La nuova generazione dei correttori:
la perfezione dello sguardo non è più un’utopia

Un antico aforisma recita “L’occhio parla più della bocca”. E ben l’aveva capito Max Factor, l’uomo che con i suoi prodotti cosmetici ha rivoluzionato la tecnica del make-up a partire dalla prima metà degli anni Venti del secolo scorso. Tra i suoi trucchi iconici nel 1954 creò uno stick colorato per nascondere le ombre scure sotto gli occhi e le imperfezioni del viso. L’idea nacque in concomitanza con l’avvento della televisione a colori in America: gli spettatori potevano godere da casa di immagini più realistiche, apprezzare maggiormente l’abbigliamento e coglierne anche i minimi particolari. Questo balzo tecnologico andava però supportato per quanto riguarda il trucco del viso: le luci erano cambiate, il technicolor metteva più che mai in evidenza discromie, piccoli difetti, rughe più o meno accentuate.


Ecco quindi l’intuizione ingegnosa di formulare un prodotto nuovo, più mirato per zone specifiche del viso, per affiancare l’azione del fondotinta. Anche la consistenza era diversa: lo stick in prima battuta appariva un po’ ceroso, ma durante l’applicazione veniva “scaldato” con le dita in modo da depositare un film coprente e molto aderente alla pelle, capace di nascondere e camuffare ogni imperfezione.


In linea di massima la funzione del correttore negli anni è sempre stata quella legata al significato etimologico del suo nome. Ma agli inizi degli anni Novanta un noto marchio francese di alta profumeria propose una novità assoluta, cambiando completamente il concetto di correttore. Il prodotto si presentava in penna (in breve tempo definita “la penna magica”) con un erogatore a pennello, ma la vera rivoluzione era legata alla formula. Una texture fluida e leggera con un grado di coprenza medio ma con una specifica e basilare funzione: illuminare e rendere impeccabile la pelle dove più era necessario. La finalità non era nascondere bensì perfezionare per dare un aspetto estremamente naturale al viso.

A distanza di quasi trent’anni questo concetto è diventato parte integrante di come un correttore deve performare. La funzione rimane la stessa, ma viene rivista secondo i moderni canoni del make-up, rielaborata e reinterpretata sfruttando le potenzialità delle nuove materie prime di cui i formulatori dispongono. In un correttore in emulsione una particolare attenzione va riservata alla scelta dell’emulsionante e alla sua capacità di creare una matrice evanescente, quasi fosse un siero, ma in grado di sostenere e supportare la fase polvere. All’opposto, se si vuole creare uno stick anidro il focus sarà incentrato sul binomio estere/cera. Si viene a costituire in questo modo un reticolo cristallino in grado di rilasciare, in applicazione, la dose corretta di polveri in esso intrappolate creando un film colorato sottile, addirittura impalpabile, non grasso ma al contempo emolliente.

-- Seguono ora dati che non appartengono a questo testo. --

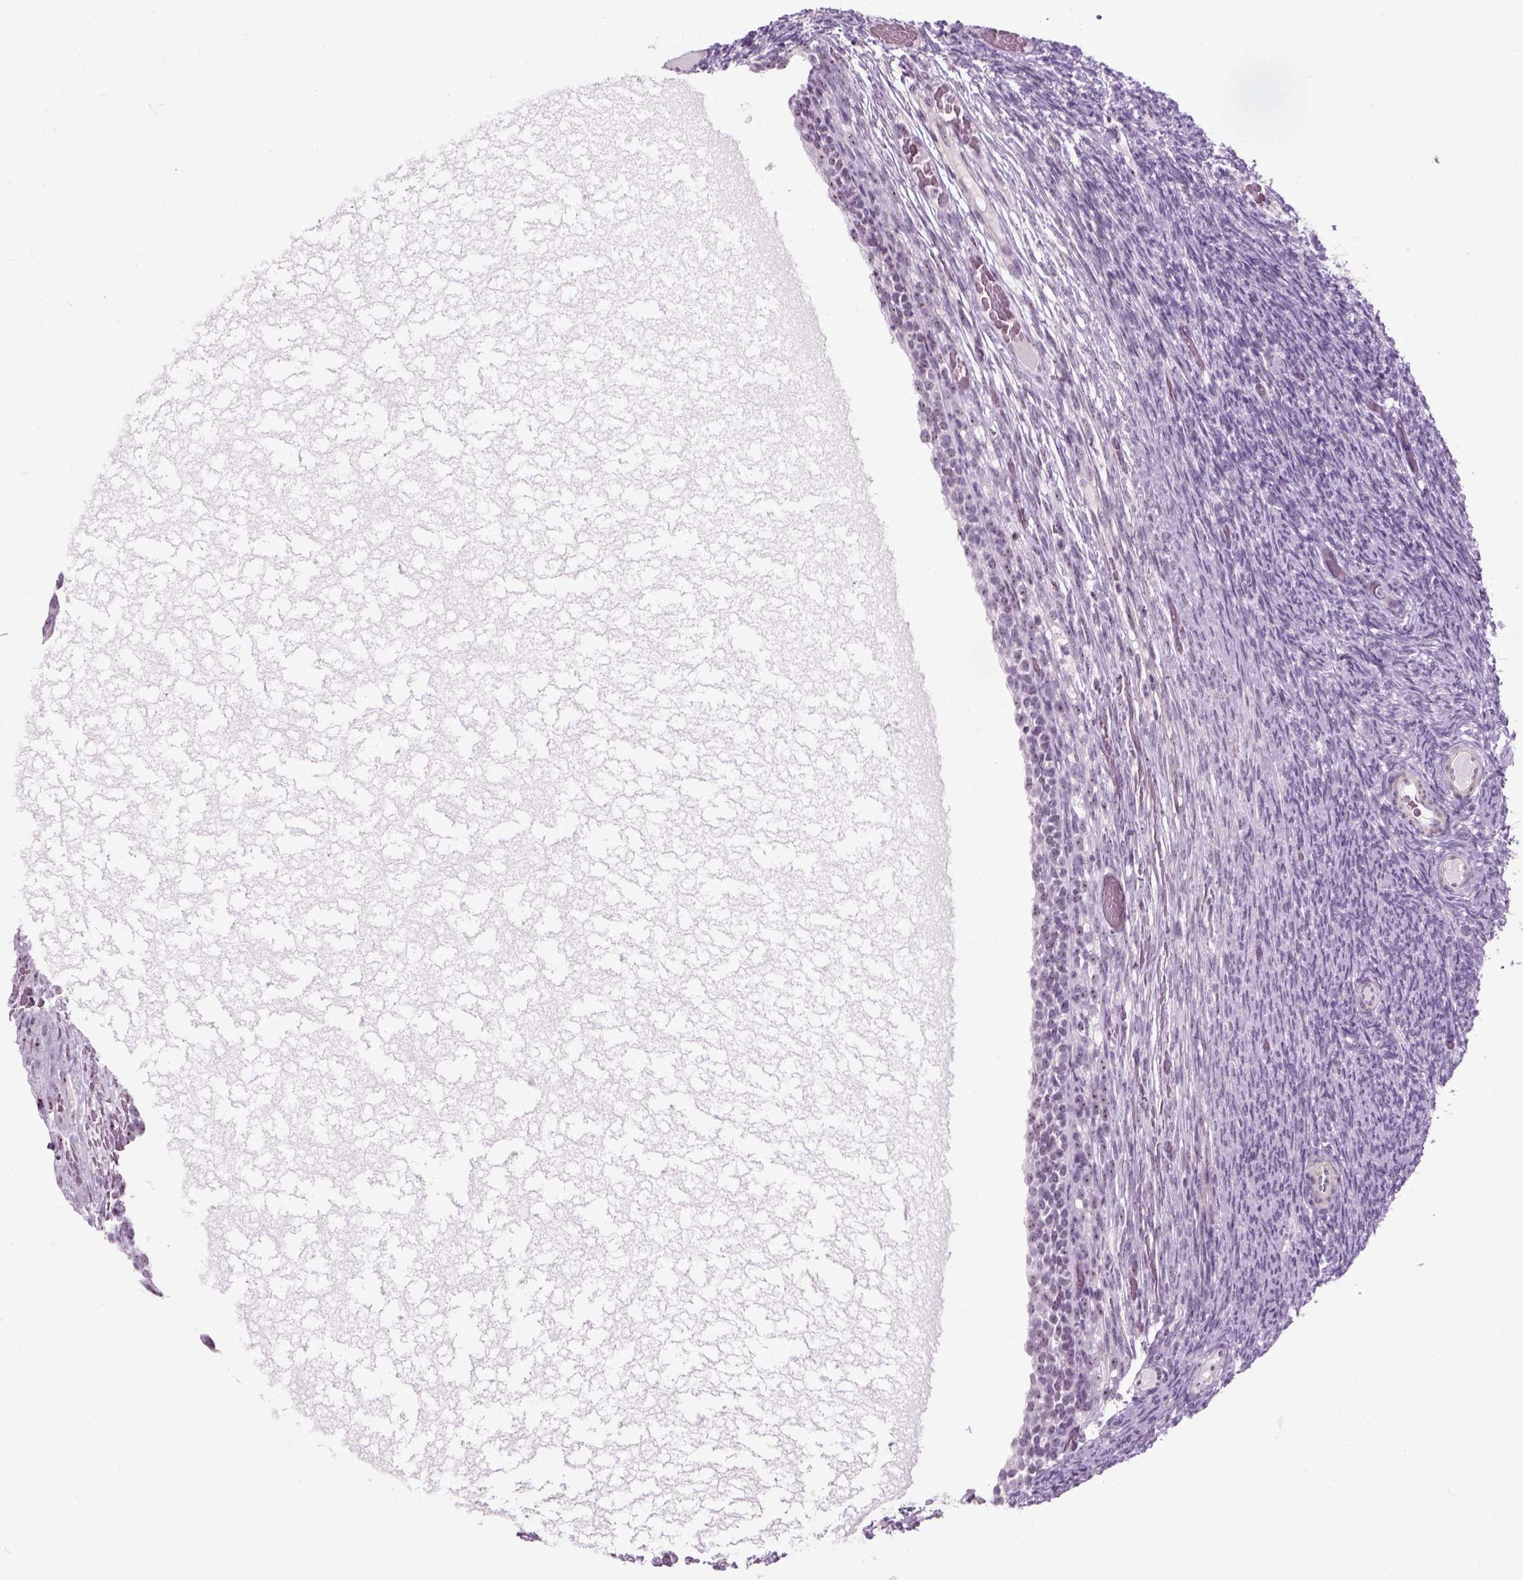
{"staining": {"intensity": "negative", "quantity": "none", "location": "none"}, "tissue": "ovary", "cell_type": "Ovarian stroma cells", "image_type": "normal", "snomed": [{"axis": "morphology", "description": "Normal tissue, NOS"}, {"axis": "topography", "description": "Ovary"}], "caption": "Immunohistochemistry (IHC) image of benign human ovary stained for a protein (brown), which shows no positivity in ovarian stroma cells.", "gene": "ZNF865", "patient": {"sex": "female", "age": 34}}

Ciò che più di tutto viene richiesto a questo specifico prodotto è di donare un’espressività luminosa e levigatezza ottica alla zona perioculare, il che significa che deve essere in grado di “aprire” lo sguardo, riempire i segni di espressione ed eliminare le zone d’ombra per un aspetto globalmente più riposato. Il tutto senza creare depositi e accumuli di colore nell’arco della giornata. La funzione quindi non è quella di coprire le imperfezioni, ma di correggerle sfruttando la capacità di rifrazione della luce di specifici pigmenti multi-riflettenti e correttori del colore. A questi si possono associare pigmenti micronizzati e/o rivestiti in modo da poterli inserire in formula in minor percentuale ottenendo una colorazione in trasparenza. Si crea così un substrato colorato su cui si può intervenire con polveri “scattering” e giochi di luce. In questo modo la texture assume una moderna leggerezza, è impalpabile, fresca, diventa un tutt’uno con la pelle creando un film lievissimo e plastico capace di seguire i movimenti della mimica facciale sia volontari che involontari.